- _Consigna de trabajo_
Continúa el texto sobre el mito a partir de su última oración.

- _Fragmento de lectura_
▬▬▬▬▬▬

Suele usarse la palabra mito muy a la ligera, y solemos confundirlo con el talento, con la desgracia o con la singularidad. Y el mito surge de un relato, que puede basarse en una realidad cercana o distante, o simplemente nacer de la imaginación de un pueblo, que es el caso de muchas creencias sobrenaturales, o de una persona, como los mitos clásicos: Edipo, Antígona, Clitemnestra o Prometeo. Aplicamos la palabra mito a personajes que, si acaso, son legendarios, porque alrededor de ellos se crea una historia paralela que exagera sus realidades. Para que sea un mito debe ser un relato ejemplar de algo, válido para cualquier tiempo. Napoleón o Nelson fueron grandes estrategas en la guerra, y tal vez sus biografías tengan algo de leyenda porque se les suele atribuir capacidades exageradas. Mata-Hari fue sólo una espía doble, y por cierto muy flojita porque la pillaron, y se la asimila al mito de la mujer fatal, la que lleva a los hombres a la perdición; pero no hundió a ningún hombre, y sin embargo a ella la fusilaron. Hay mucha confusión en todo esto, porque finalmente las historias son recurrentes, pero el mito es uno. Por eso Jim Morrison, Jimmy Hendrix, Janis Joplin y Elvis Presley no son mitos, sino que repiten el mito de Ícaro, que escapa de un laberinto volando; quiere llegar tan alto que cae porque el sol le derrite sus alas de cera.

▬▬▬▬▬▬

- _Material proporcionado_
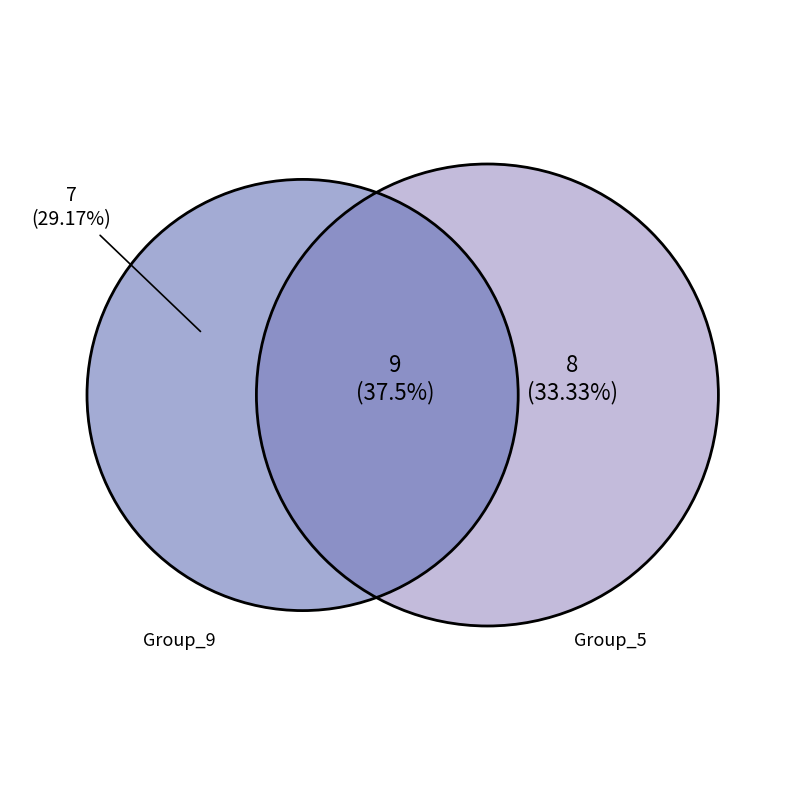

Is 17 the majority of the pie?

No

▬▬▬▬▬▬

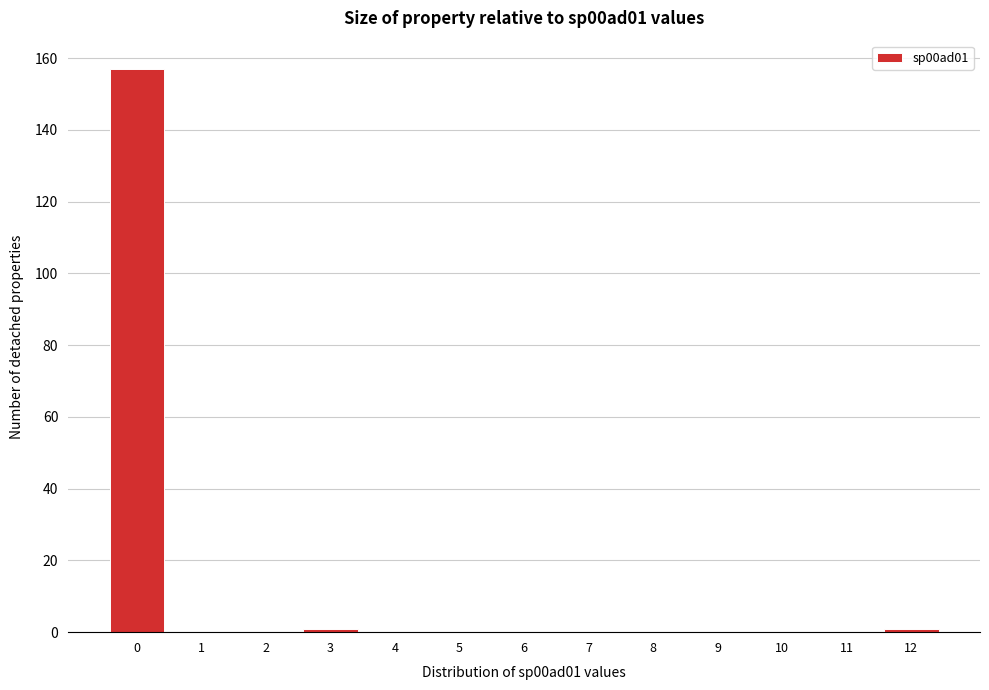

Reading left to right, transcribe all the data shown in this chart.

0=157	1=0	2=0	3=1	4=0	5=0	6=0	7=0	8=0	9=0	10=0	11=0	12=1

▬▬▬▬▬▬

- _Problema resuelto_
Y es que los mitos son las plantillas sobre las que se escriben nuestras vidas, y así Lady Di, Ava Gardner y Rita Hayworth son mujeres que tienen el mundo y los hombres a sus pies, pero les falta el amor de un hombre concreto; son el mito de la bella infeliz, lo mismo que la mayor parte de los cuentos infantiles responden al origen de la cultura machista, el mito de Adán y Eva, que es el mismo que Pigmalión: el varón que domina a la mujer porque surgió de su costilla o fue esculpida por él. Y de ese mito se nutren La bella durmiente, que tiene que ser despertada por el beso de un hombre, y Blancanieves, que ha de ser liberada de la muerte por un príncipe, tal vez el mismo que saca a Cenicienta de sus fogones y la convierte en mujer feliz. Siempre hay de por medio un hada madrina que viene a hacer las veces de Dios en el Génesis o de Afrodita en el relato de Pigmalión.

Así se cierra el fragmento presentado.